• **WHAT IS EXPECTED**
Leaving out any pictures, print the entries that follow exactly as they stand.
++++ EXERCISE MATERIALS
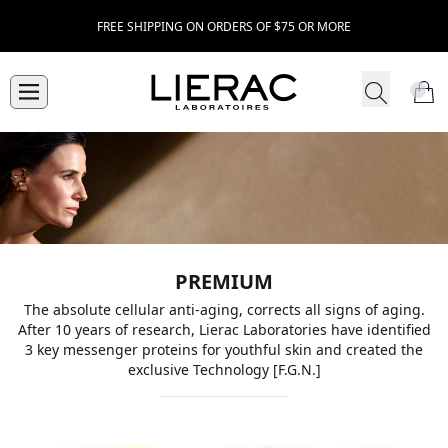
FREE SHIPPING ON ORDERS OF $75 OR MORE
PREMIUM
The absolute cellular anti-aging, corrects all signs of aging.
After 10 years of research, Lierac Laboratories have identified
3 key messenger proteins for youthful skin and created the
exclusive Technology [F.G.N.]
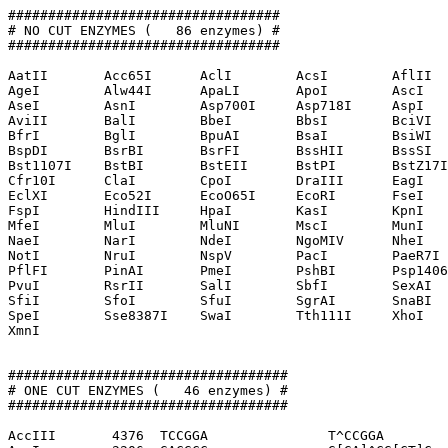
##################################

# NO CUT ENZYMES (   86 enzymes) #

##################################

AatII       Acc65I      AclI        AcsI        AflII  
AgeI        Alw44I      ApaLI       ApoI        AscI   
AseI        AsnI        Asp700I     Asp718I     AspI   
AviII       BalI        BbeI        BbsI        BciVI  
BfrI        BglI        BpuAI       BsaI        BsiWI  
BspDI       BsrBI       BsrFI       BssHII      BssSI  
Bst1107I    BstBI       BstEII      BstPI       BstZ17I
Cfr10I      ClaI        CpoI        DraIII      EagI   
EclXI       Eco52I      EcoO65I     EcoRI       FseI   
FspI        HindIII     HpaI        KasI        KpnI   
MfeI        MluI        MluNI       MscI        MunI   
NaeI        NarI        NdeI        NgoMIV      NheI   
NotI        NruI        NspV        PacI        PaeR7I 
PflFI       PinAI       PmeI        PshBI       Psp1406
PvuI        RsrII       SalI        SbfI        SexAI  
SfiI        SfoI        SfuI        SgrAI       SnaBI  
SpeI        Sse8387I    SwaI        Tth111I     XhoI   
XmnI        

###################################

# ONE CUT ENZYMES (   46 enzymes) #

###################################

AccIII       4376  TCCGGA               T^CCGGA
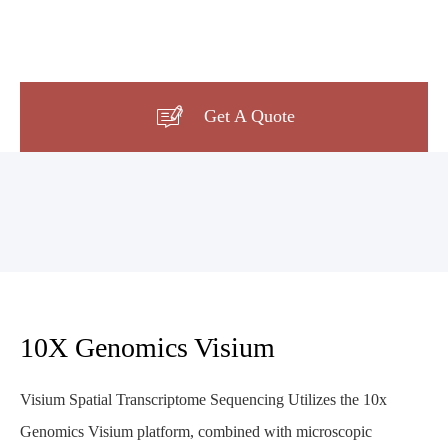

Get A Quote
10X Genomics Visium
Visium Spatial Transcriptome Sequencing Utilizes the 10x
Genomics Visium platform, combined with microscopic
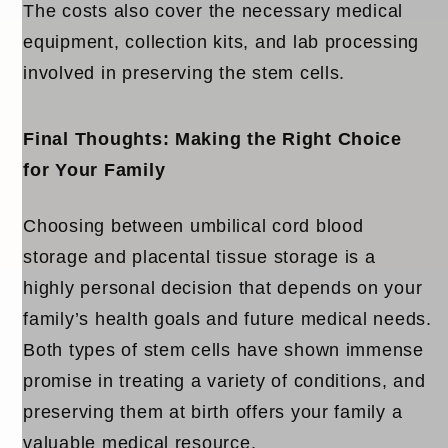
The costs also cover the necessary medical
equipment, collection kits, and lab processing
involved in preserving the stem cells.
Final Thoughts: Making the Right Choice
for Your Family
Choosing between
umbilical cord blood
storage
and
placental tissue storage
is a
highly personal decision that depends on your
family’s health goals and future medical needs.
Both types of stem cells have shown immense
promise in treating a variety of conditions, and
preserving them at birth offers your family a
valuable medical resource.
++++++++
• **RESULT OF THE TASK**
FREE SHIPPING ON ORDERS OF $75 OR MORE
PREMIUM
The absolute cellular anti-aging, corrects all signs of aging.
After 10 years of research, Lierac Laboratories have identified
3 key messenger proteins for youthful skin and created the
exclusive Technology [F.G.N.]
##################################

# NO CUT ENZYMES (   86 enzymes) #

##################################

AatII       Acc65I      AclI        AcsI        AflII  
AgeI        Alw44I      ApaLI       ApoI        AscI   
AseI        AsnI        Asp700I     Asp718I     AspI   
AviII       BalI        BbeI        BbsI        BciVI  
BfrI        BglI        BpuAI       BsaI        BsiWI  
BspDI       BsrBI       BsrFI       BssHII      BssSI  
Bst1107I    BstBI       BstEII      BstPI       BstZ17I
Cfr10I      ClaI        CpoI        DraIII      EagI   
EclXI       Eco52I      EcoO65I     EcoRI       FseI   
FspI        HindIII     HpaI        KasI        KpnI   
MfeI        MluI        MluNI       MscI        MunI   
NaeI        NarI        NdeI        NgoMIV      NheI   
NotI        NruI        NspV        PacI        PaeR7I 
PflFI       PinAI       PmeI        PshBI       Psp1406
PvuI        RsrII       SalI        SbfI        SexAI  
SfiI        SfoI        SfuI        SgrAI       SnaBI  
SpeI        Sse8387I    SwaI        Tth111I     XhoI   
XmnI        

###################################

# ONE CUT ENZYMES (   46 enzymes) #

###################################

AccIII       4376  TCCGGA               T^CCGGA

Get A Quote
10X Genomics Visium
Visium Spatial Transcriptome Sequencing Utilizes the 10x
Genomics Visium platform, combined with microscopic
The costs also cover the necessary medical
equipment, collection kits, and lab processing
involved in preserving the stem cells.
Final Thoughts: Making the Right Choice
for Your Family
Choosing between
umbilical cord blood
storage
and
placental tissue storage
is a
highly personal decision that depends on your
family’s health goals and future medical needs.
Both types of stem cells have shown immense
promise in treating a variety of conditions, and
preserving them at birth offers your family a
valuable medical resource.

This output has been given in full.